Изменить размер шрифта - +
Были там и алмазы, причем обработанные, то есть бриллианты. Меня удивило, что Себастьяна взяла их из Враньего Дола в Рим, а оттуда на Кубу, но Асмодей отнесся к этому совершенно спокойно. Он сказал, что она всегда брала с собой драгоценности, причем не как скупец, дрожащий над сокровищами, а как светская женщина, для которой важна запечатленная в украшениях память: там были перстни, подаренные ей королями, и даже кольца с изящных пальчиков ее былой покровительницы Марии-Антуанетты. Одних рубинов было столько, что вырученных за них денег хватило, чтобы расплатиться за шхуну (мы выложили наличные, и нам дали шестипроцентную скидку, merci bien). Каликсто продал их в Новом Орлеане, куда мы послали его с рекомендательными письмами для тамошней ведьмы по имени Эжени. В этих письмах я настойчиво спрашивала, как всегда, о Герцогине, рассказала о наших недавних бедствиях и извинилась за то, что до сих пор не приехала из-за близнецов. («Можешь ли ты вместить нечто подобное? — спрашивала я у Эжени, не в силах удержаться от озорства. — Оказывается, я смогла!»)
    Настала пора решить, что делать дальше. Мы поняли, что наследство Себастьяны, ее деньги — огромная сумма по сравнению с моим состоянием — и память о ней позволяют нам все начать сначала.

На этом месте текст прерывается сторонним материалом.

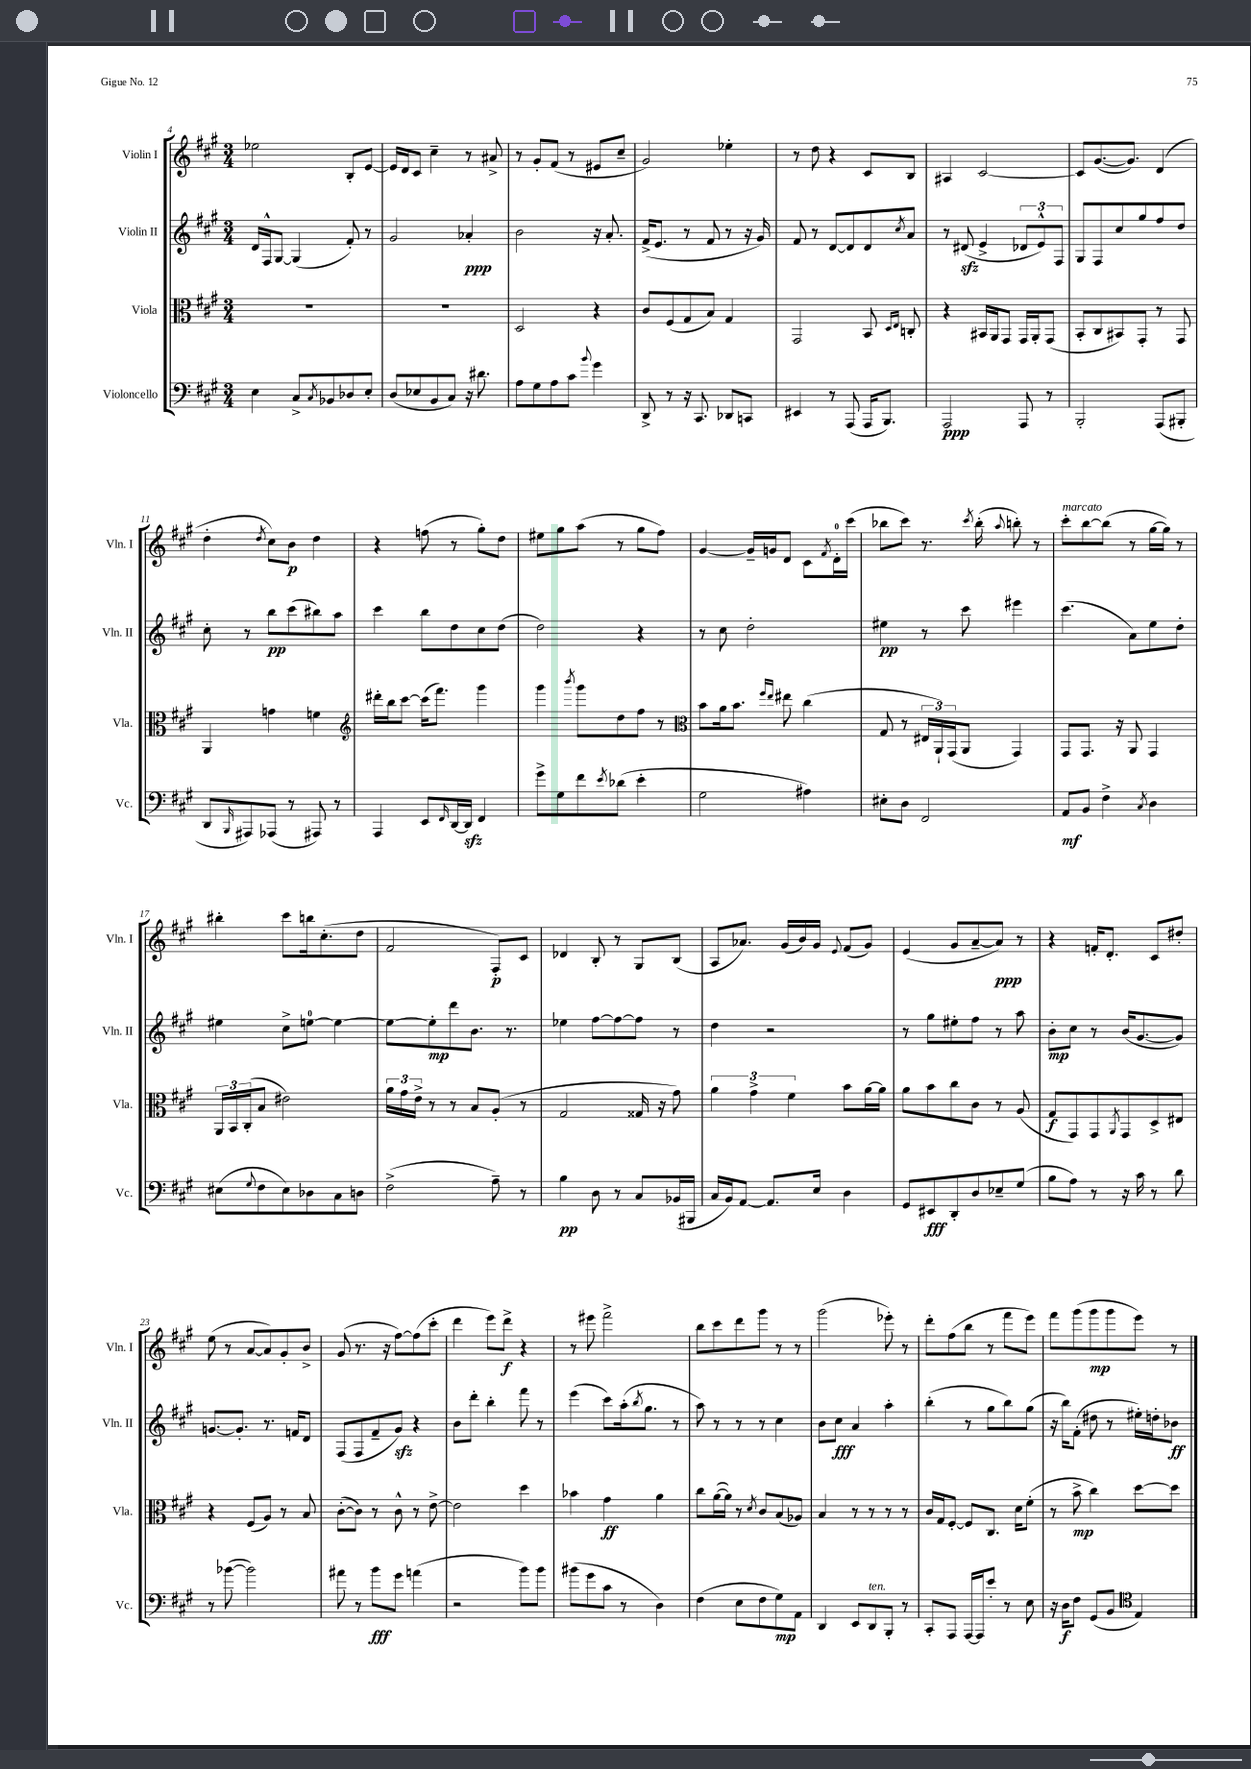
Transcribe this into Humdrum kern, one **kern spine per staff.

    Итак, у нас не осталось иного выбора: мы скупали все это чужое добро, как настоящие грабители разбитых судов. Подумать только! Я долго сопротивлялась этому, но в конце концов согласилась: если Хаусман проклинает нас почем зря, пускай отныне хоть будет за что. Конечно, мы с Леопольдиной могли ответить на его проклятия по-иному, но не стали марать руки. По крайней мере, я. Что касается Лео… Девочка до сих пор все отрицает, но после того, что она услышала на злосчастном аукционе от Хаусмана, она разгневалась так, что нечаянно показала ведьмин глаз и потом прятала лицо у меня на груди (увы, найдя там слабое утешение). Она вполне могла наслать проклятие или навести порчу на бывшего благодетеля. Уже через полгода Хаусман, униженный и смиренный, вынужденный промышлять на равных с другими охотниками за чужим добром, которых прежде сам нанимал, попал меж двумя качавшимися на волнах баркасами, был раздавлен ими и погребен в морской пучине sans c?r?monie.[225]
    
    Не думайте, что мы бездумно и безответственно бежали с горящего острова. Вовсе нет. Конечно, кое-кто впал в панику и даже плакал; было страшно, и мы опасались, что нас увидят и станут преследовать индейцы. Вообще-то именно так и вышло — нас действительно заметили и обстреляли. Нам очень повезло, что к тому времени мы уже находились за пределами досягаемости их ружей. Люк очень боялся, что в нас будут палить из пушек, захваченных дикарями на пристани, но, видимо, наш побег не сочли настолько важным, чтобы почтить наш баркас орудийной пальбой. По той же причине индейцы не выслали за нами в погоню свои лодки, и за это я им особенно благодарна: испуганная Леопольдина уверяла, что каноэ непременно догонят нас, а я пообещала ей, что этого не произойдет.
    — Откуда ты знаешь? — спросила она, тесней прижимаясь к плачущему Люку.
    В ее голосе прозвучали сарказм и вызов, но также нотки любопытства, словно она хотела спросить: как ты узнала? Может быть, я видела или, точнее, прозревала будущее?
    Когда я созналась, что нет, Лео выказала мне открытое пренебрежение. Она дерзко спросила, на кой нам тогда нужны наши способности, ее и мои, если мы отказываемся ими воспользоваться? Она имела в виду ясновидение, от излишнего использования которого мы с Себастьяной часто ее предостерегали (хотя талант Лео в данной области превосходил способности ее наставниц — а может быть, именно из-за этого).
    — Разве я была не права? — спросила она меня тогда, в море, прервав затянувшееся молчание после того, как мы взяли курс на юг.